** Task description **
Without altering a word, return the records below, but exclude the pictures.

·····

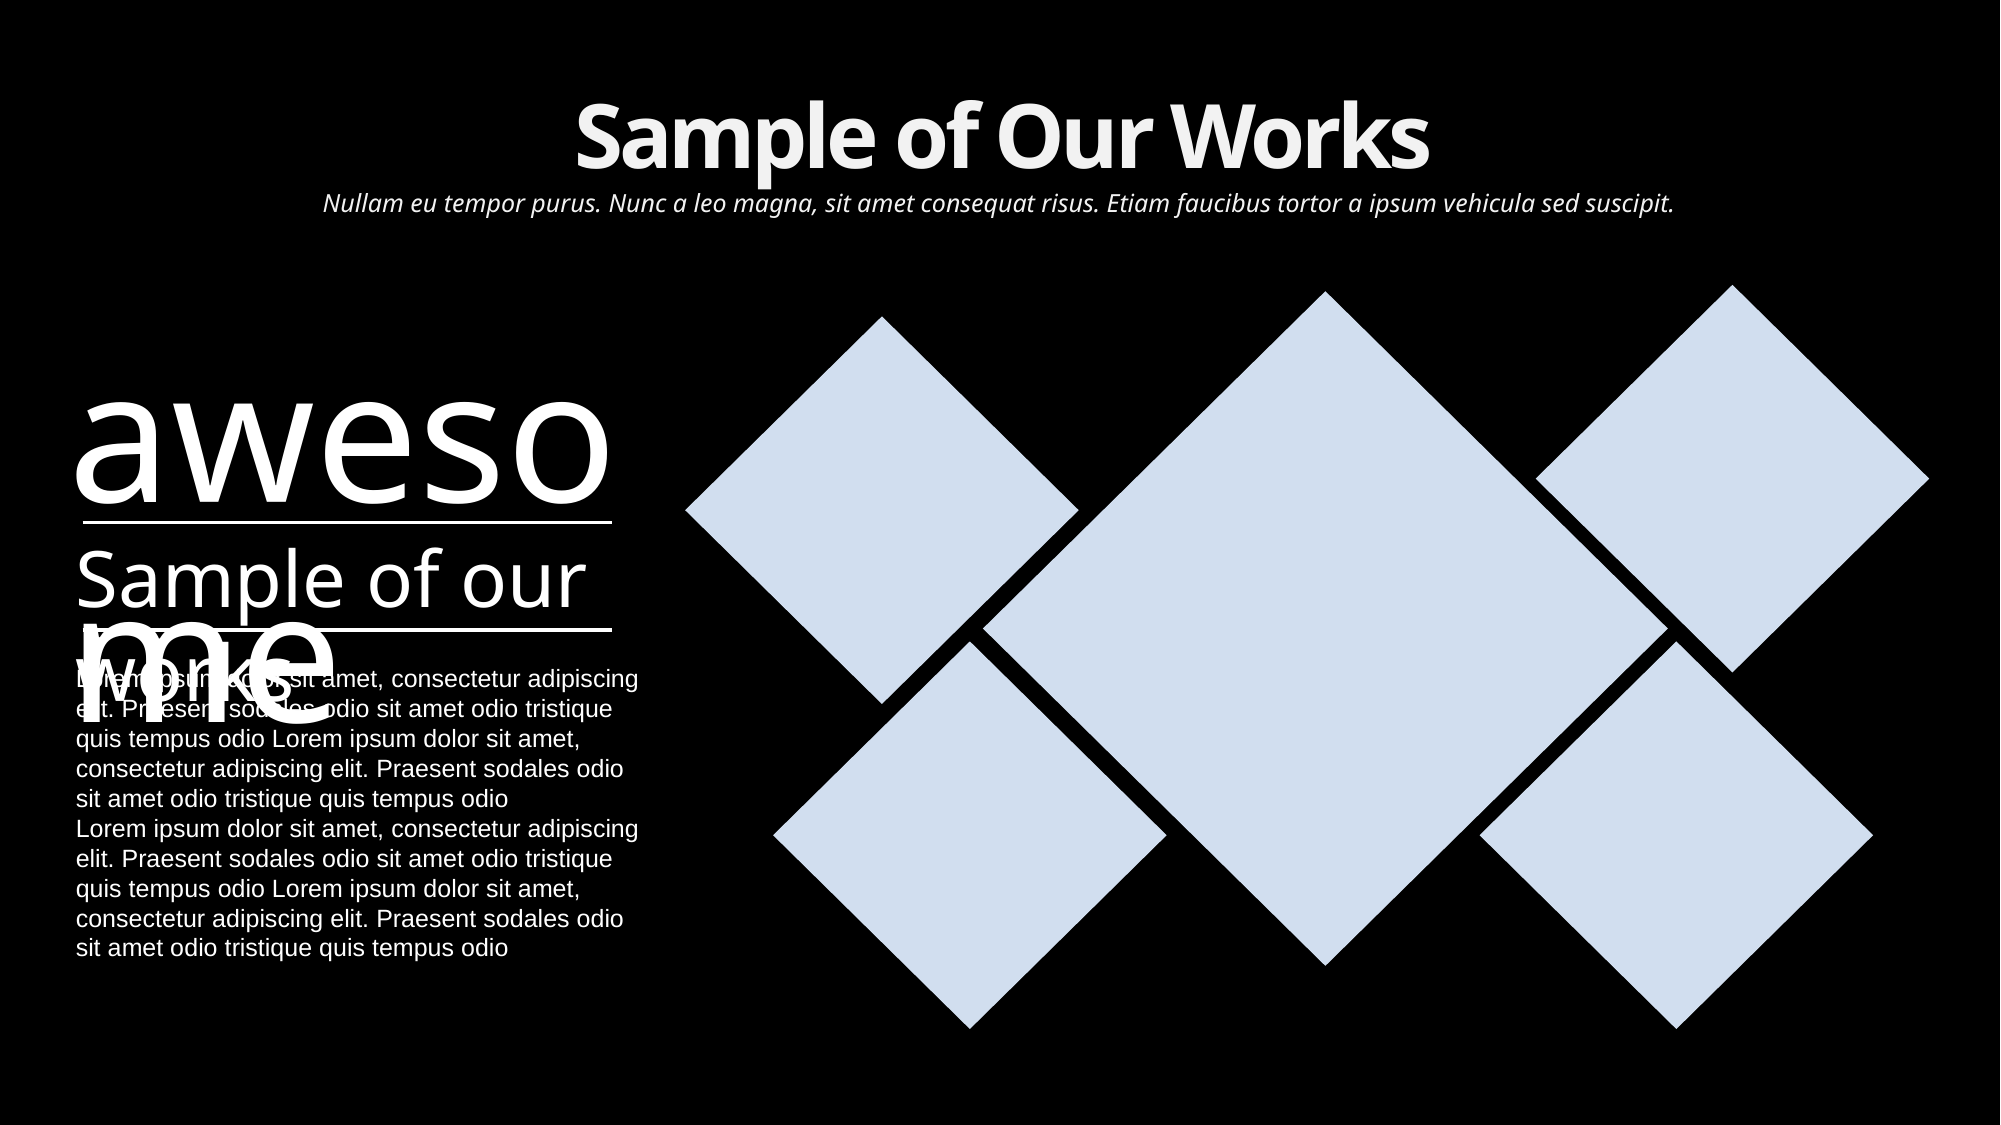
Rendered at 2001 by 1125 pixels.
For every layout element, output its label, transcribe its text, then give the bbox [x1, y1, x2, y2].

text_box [982, 290, 1535, 967]
text_box Sample of Our Works [563, 74, 1444, 182]
text_box Lorem ipsum dolor sit amet, consectetur adipiscing elit. Praesent sodales odio sit amet odio tristique quis tempus odio Lorem ipsum dolor sit amet, consectetur adipiscing elit. Praesent sodales odio sit amet odio tristique quis tempus odio Lorem ipsum dolor sit amet, consectetur adipiscing elit. Praesent sodales odio sit amet odio tristique quis tempus odio Lorem ipsum dolor sit amet, consectetur adipiscing elit. Praesent sodales odio sit amet odio tristique quis tempus odio [61, 655, 660, 1000]
text_box Sample of our works [61, 522, 717, 725]
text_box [772, 641, 1167, 1030]
text_box awesome [53, 311, 660, 767]
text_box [684, 316, 1079, 705]
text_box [1479, 641, 1874, 1030]
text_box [1535, 284, 1930, 673]
text_box Nullam eu tempor purus. Nunc a leo magna, sit amet consequat risus. Etiam faucibus tortor a ipsum vehicula sed suscipit. [123, 182, 1884, 223]
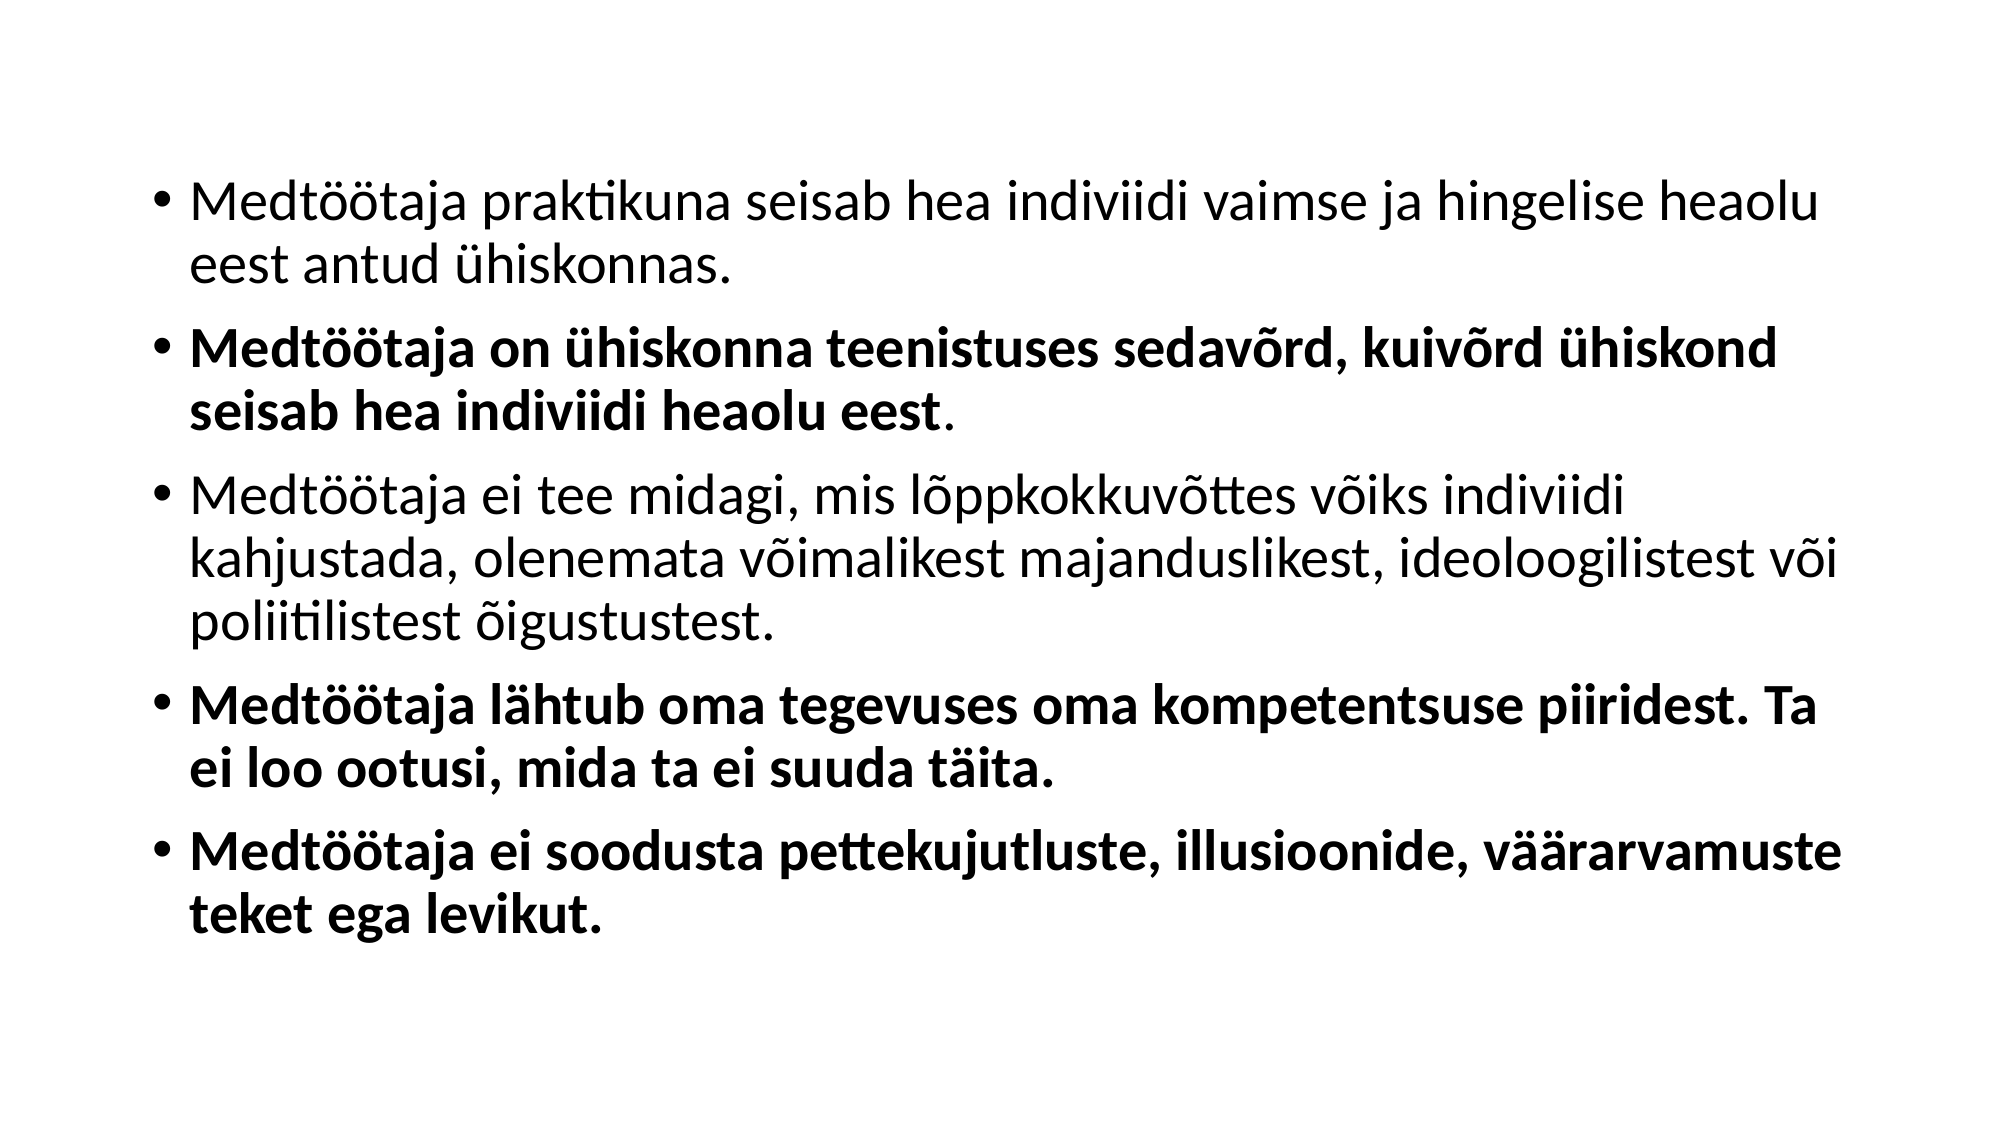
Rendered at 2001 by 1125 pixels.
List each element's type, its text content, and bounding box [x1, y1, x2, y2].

list Medtöötaja praktikuna seisab hea indiviidi vaimse ja hingelise heaolu eest antud ühiskonnas. Medtöötaja on ühiskonna teenistuses sedavõrd, kuivõrd ühiskond seisab hea indiviidi heaolu eest. Medtöötaja ei tee midagi, mis lõppkokkuvõttes võiks indiviidi kahjustada, olenemata võimalikest majanduslikest, ideoloogilistest või poliitilistest õigustustest. Medtöötaja lähtub oma tegevuses oma kompetentsuse piiridest. Ta ei loo ootusi, mida ta ei suuda täita. Medtöötaja ei soodusta pettekujutluste, illusioonide, väärarvamuste teket ega levikut. [137, 163, 1863, 1014]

·····

** Response area **
Rendered at 2001 by 1125 pixels.
For every layout element, output its label, transcribe its text, then give the bbox [x1, y1, x2, y2].

text_box [982, 290, 1535, 967]
text_box Sample of Our Works [563, 74, 1444, 182]
text_box Lorem ipsum dolor sit amet, consectetur adipiscing elit. Praesent sodales odio sit amet odio tristique quis tempus odio Lorem ipsum dolor sit amet, consectetur adipiscing elit. Praesent sodales odio sit amet odio tristique quis tempus odio Lorem ipsum dolor sit amet, consectetur adipiscing elit. Praesent sodales odio sit amet odio tristique quis tempus odio Lorem ipsum dolor sit amet, consectetur adipiscing elit. Praesent sodales odio sit amet odio tristique quis tempus odio [61, 655, 660, 1000]
text_box Sample of our works [61, 522, 717, 725]
text_box [772, 641, 1167, 1030]
text_box awesome [53, 311, 660, 767]
text_box [684, 316, 1079, 705]
text_box [1479, 641, 1874, 1030]
text_box [1535, 284, 1930, 673]
text_box Nullam eu tempor purus. Nunc a leo magna, sit amet consequat risus. Etiam faucibus tortor a ipsum vehicula sed suscipit. [123, 182, 1884, 223]
Rendered at 2001 by 1125 pixels.
List each element's type, its text content, and bounding box [x1, y1, x2, y2].

list Medtöötaja praktikuna seisab hea indiviidi vaimse ja hingelise heaolu eest antud ühiskonnas. Medtöötaja on ühiskonna teenistuses sedavõrd, kuivõrd ühiskond seisab hea indiviidi heaolu eest. Medtöötaja ei tee midagi, mis lõppkokkuvõttes võiks indiviidi kahjustada, olenemata võimalikest majanduslikest, ideoloogilistest või poliitilistest õigustustest. Medtöötaja lähtub oma tegevuses oma kompetentsuse piiridest. Ta ei loo ootusi, mida ta ei suuda täita. Medtöötaja ei soodusta pettekujutluste, illusioonide, väärarvamuste teket ega levikut. [137, 163, 1863, 1014]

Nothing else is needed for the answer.